Schedule

Friday. April 29, 2022
6:30pm-8:30pm – Patrons Dinner
This dinner will provide an opportunity for attendees to mingle with the speakers in a more intimate setting. The event will be held at a private residence in River Oaks. The address will be provided after registration. Proceeds from this dinner will be used to fund future Symposiums.
Generously sponsored by Ralph and Miki Lusk Norton

Saturday, April 30, 2022
University of Houston – Downtown, The Wilhelmina Cullen Robertson Auditorium

9:00am – Welcome Remarks
Heather Wooten, Executive Director, Texas State Historical Association
Jeff Dunn, President, San Jacinto Battleground Association
Jim E. Crisp, Ph.D., Moderator, Professor Emeritus, Department of History, North Carolina State University

9:30am – Richard McCaslin., Ph.D.
“Causes of the Texas Revolution from the Texan Colonist Perspective”
Dr. McCaslin, Professor of History, University of North Texas, will discuss the events that led to the Texas Revolution from the perspective of Anglo-American settlers and their reasons for severing political ties with Mexico as proclaimed in the Texas Declaration of Independence issued at Washington on the Brazos on March 2, 1836.  Disappointed with the lack of support from Mexico, alarmed at the regulations imposed on April 6, 1830, and alienated by Santa Anna’s imposition of a military dictatorship, an increasing number of Texans supported independence during the last few months prior to Sam Houston’s victory at San Jacinto.

10:15am-10:30am – Morning Break

10:30am – 11:15am – Art Martinez
“Causes of the Texas Revolution from the Perspective of Tejanos”
Art Martinez de Vara will discuss the antecedents of the Texas Revolution from the Tejano perspective. A select group of Tejanos liberals defied national loyalties and supported Texas Independence. Martinez de Vara will explore the Spanish/Mexican intellectual traditions that formed the socio-political construct of Tejano society and led to the political crises of 1835 – 1836.

11:15am – 12:00pm – Andrew Torget., Ph.D.
“Slavery and the Causes of the Texas Revolution”
Dr. Torget will discuss the contentious topic of slavery’s role in bringing on the Texas Revolution.  Surveying the fights that took place between Texans and Mexico’s government during the years before 1835, Torget will explore both slavery’s role in the rebellion and why the revolution mattered so much for slavery’s future in Texas.

12:00pm – 1:30pmLunch Break. A boxed lunch is included for all attendees who are registered for the Symposium.

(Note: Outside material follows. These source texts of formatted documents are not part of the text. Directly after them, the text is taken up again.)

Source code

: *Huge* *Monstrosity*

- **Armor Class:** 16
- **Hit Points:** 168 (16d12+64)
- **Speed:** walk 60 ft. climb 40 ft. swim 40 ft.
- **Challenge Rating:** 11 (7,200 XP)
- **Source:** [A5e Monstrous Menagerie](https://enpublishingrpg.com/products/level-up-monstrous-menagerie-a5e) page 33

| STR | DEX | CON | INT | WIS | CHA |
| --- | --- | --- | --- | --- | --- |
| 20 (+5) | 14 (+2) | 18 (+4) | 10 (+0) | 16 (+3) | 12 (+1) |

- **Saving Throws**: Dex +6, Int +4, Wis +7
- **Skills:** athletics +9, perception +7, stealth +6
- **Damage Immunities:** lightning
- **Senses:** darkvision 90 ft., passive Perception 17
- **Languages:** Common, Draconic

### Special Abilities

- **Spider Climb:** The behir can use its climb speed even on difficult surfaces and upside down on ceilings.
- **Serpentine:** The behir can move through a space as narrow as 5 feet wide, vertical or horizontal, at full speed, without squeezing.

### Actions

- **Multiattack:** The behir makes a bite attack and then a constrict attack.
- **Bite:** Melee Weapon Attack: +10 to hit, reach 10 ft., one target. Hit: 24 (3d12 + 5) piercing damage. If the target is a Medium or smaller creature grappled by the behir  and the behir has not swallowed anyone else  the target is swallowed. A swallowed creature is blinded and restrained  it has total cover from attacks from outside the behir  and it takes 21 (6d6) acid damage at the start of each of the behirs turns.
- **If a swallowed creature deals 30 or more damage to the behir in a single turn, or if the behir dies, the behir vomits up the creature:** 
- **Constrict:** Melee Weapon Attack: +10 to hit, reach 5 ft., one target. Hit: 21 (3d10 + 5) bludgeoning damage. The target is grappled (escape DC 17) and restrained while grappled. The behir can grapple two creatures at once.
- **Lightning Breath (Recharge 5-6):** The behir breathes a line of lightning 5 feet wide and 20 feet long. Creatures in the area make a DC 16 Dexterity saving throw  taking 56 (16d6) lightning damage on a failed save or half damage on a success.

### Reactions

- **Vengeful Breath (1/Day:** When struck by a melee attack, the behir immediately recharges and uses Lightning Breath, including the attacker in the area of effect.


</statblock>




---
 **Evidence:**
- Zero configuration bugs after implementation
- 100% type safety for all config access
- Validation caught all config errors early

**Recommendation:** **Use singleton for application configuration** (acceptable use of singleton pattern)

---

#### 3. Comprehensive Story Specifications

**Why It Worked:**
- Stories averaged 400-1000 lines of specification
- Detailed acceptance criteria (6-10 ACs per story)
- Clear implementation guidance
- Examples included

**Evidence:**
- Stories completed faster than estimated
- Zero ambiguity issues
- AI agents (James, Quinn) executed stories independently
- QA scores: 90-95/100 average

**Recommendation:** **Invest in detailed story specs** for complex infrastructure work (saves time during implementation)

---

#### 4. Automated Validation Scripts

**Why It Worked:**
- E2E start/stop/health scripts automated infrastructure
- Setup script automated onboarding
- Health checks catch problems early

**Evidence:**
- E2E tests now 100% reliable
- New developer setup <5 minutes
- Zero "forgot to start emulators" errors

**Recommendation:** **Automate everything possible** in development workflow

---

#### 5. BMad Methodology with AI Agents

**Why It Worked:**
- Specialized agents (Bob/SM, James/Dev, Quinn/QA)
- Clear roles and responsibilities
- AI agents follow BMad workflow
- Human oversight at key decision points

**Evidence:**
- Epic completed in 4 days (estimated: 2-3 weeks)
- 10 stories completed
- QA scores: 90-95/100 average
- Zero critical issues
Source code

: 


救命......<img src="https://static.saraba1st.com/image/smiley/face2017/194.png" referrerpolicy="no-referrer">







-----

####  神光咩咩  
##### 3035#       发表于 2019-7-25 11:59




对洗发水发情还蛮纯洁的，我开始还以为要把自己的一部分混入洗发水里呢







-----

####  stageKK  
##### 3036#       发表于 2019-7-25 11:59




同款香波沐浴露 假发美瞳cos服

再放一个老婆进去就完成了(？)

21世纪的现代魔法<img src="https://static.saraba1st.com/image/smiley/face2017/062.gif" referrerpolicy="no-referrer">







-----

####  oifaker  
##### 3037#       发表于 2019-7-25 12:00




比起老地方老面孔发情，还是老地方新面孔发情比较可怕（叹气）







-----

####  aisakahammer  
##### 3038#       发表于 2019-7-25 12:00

1:30pm – 2:15pm – Miguel Ángel González-Quiroga
“The Texas Revolution: A Mexican Perspective”
The presentation will deal with the way Mexicans viewed the Texas Revolution before, during and after the separation of Texas and the effects that it had on Mexico’s history.

2:15pm – 3:00pm – Sam W. Haynes, Ph.D.
“Solely, Purely, Simply American: The Americanization of the Texas Revolution”
After the clash between Anglo settlers and Mexican troops at Gonzales, rebel leaders called upon the United States to come to their aid, prompting many young American men to flock to Texas in violation of US neutrality laws. This presentation will examine the role of American citizens and the US government in the crisis in Texas, as the rebellion against centralist rule morphed into what would ultimately become a wider struggle between the United States and Mexico for control of the North American continent.